* Aim A
In the blog post about homelessness, what does the writer say most people in this country need instead of more government money?
* Aim B
Pick up the blog post about homelessness right after its last sentence and keep writing the reader comment it ends on.

* Document
----------
Also- I suspect that the homeless who irritate you in your home-town are, in fact, pretty representative of the homeless anywhere else.* What they, and most of us in this country, need is not more government money (especially since we can agree that they do have their immediate material needs, and then some, taken care of), but the gospel.

Government does not make a very good Saviour.


*This is one of those things that just bemuses me. He actually has some kind of rude and mean things to say about the real homeless people he saw on a daily business and had an opportunity to touch, to help- his lofty goals for helping the homeless involved taking other people's money to help the more deserving homeless who, naturally, lived somewhere else, and he never had to see, smell, or touch them, nor walk past them to go to his favorite hang-outs.
My argument is less about the homeless being deserving or not, whatever that means, but about his imagining that the people he saw every day (and found smelly, dirty, annoying, and unworthy of his compassion) were somehow less deserving than the abstract homeless he imagined were somehow cleaner, tidier, quieter, and stayed out of sight in other places.  Conveniently, this absolved him of actually helping the homeless he saw daily through any effort more strenuous or inconvenient than mouthing off about those selfish, greedy conservatives.

4 comments:

  1. That's interesting. I don't know about the town you're talking about, but I've never lived anyplace where the truly homeless would even have been able to survive (and certainly not able to also pursue their substance abuse hobbies) without the "charity" given them by Christians.
----------
* Data supplied
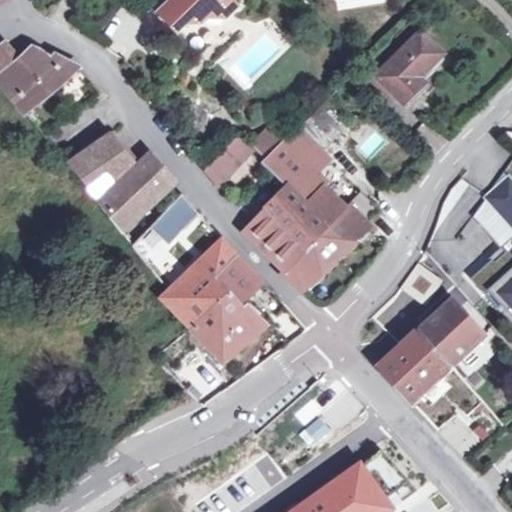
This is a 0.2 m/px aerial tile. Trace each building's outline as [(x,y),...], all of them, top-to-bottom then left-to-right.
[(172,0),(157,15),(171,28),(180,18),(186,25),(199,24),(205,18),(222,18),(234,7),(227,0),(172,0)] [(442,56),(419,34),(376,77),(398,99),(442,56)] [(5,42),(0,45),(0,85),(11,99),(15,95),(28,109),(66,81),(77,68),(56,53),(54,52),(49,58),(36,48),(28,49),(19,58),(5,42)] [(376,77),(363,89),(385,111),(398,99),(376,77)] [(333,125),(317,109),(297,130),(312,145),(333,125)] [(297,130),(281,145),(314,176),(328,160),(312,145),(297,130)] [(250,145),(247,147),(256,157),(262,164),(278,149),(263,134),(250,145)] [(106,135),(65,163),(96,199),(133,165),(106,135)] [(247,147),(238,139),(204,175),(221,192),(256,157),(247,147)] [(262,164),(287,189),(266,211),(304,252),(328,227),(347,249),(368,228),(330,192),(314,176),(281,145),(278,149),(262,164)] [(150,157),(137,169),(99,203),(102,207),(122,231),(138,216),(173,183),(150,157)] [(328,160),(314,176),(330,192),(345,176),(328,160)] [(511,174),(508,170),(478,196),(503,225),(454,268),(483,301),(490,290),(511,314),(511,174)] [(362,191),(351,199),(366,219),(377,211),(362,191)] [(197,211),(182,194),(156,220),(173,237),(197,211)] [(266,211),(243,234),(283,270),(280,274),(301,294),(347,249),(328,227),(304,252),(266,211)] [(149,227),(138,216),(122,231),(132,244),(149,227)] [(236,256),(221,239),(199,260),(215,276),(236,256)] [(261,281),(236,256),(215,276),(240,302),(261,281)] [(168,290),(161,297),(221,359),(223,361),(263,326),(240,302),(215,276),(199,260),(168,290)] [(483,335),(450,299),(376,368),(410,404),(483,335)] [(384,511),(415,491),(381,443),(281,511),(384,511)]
----------
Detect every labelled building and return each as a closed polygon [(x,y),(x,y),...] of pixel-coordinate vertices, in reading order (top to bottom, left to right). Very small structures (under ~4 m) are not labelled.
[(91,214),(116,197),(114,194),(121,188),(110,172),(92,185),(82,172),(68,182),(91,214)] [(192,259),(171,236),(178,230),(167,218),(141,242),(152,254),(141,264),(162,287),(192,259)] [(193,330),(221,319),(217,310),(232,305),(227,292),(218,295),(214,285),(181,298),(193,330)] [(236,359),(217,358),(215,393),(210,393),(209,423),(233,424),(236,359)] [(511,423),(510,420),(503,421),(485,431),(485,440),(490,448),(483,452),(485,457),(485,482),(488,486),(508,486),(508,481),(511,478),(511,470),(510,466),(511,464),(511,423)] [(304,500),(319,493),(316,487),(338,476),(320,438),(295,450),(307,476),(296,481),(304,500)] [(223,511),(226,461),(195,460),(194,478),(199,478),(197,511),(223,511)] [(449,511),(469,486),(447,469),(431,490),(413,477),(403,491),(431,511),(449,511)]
----------
* Reply A
The gospel.

* Reply B
    It occurs to me that this might be why I was rolling my eyes so hard in the restaurant food stamp discussion. I spent most of my life in a city where there are huge, enormous amounts of religious charity and it's just as bad if not worse in terms of the results it produces in the recipients and those who have to live around them. Now sure, those people are disobeying St. Paul's injunction to require work out of those that receive help, but who's going to make them stop? This is a general cultural problem. You and your commenters seem to be stuck on the unfairness of redistribution via taxation. I am just not as exercised by the idea that people are *taking my money at gunpoint* and this allows a bunch of poor people to be more slatternly and feckless than they otherwise would. I'm not arguing that this isn't true - it obviously is - it's just the epic butthurt about it that everyone needs to move beyond, because the idea that everyone deserves magical sparkly ponies just for existing is already so deeply entrenched, the best you can do is work on convincing people that everyone just gets a pony, and it's ok if some people have magic ones, and rioting because your ponies don't sparkle will lead to no ponies for anybody.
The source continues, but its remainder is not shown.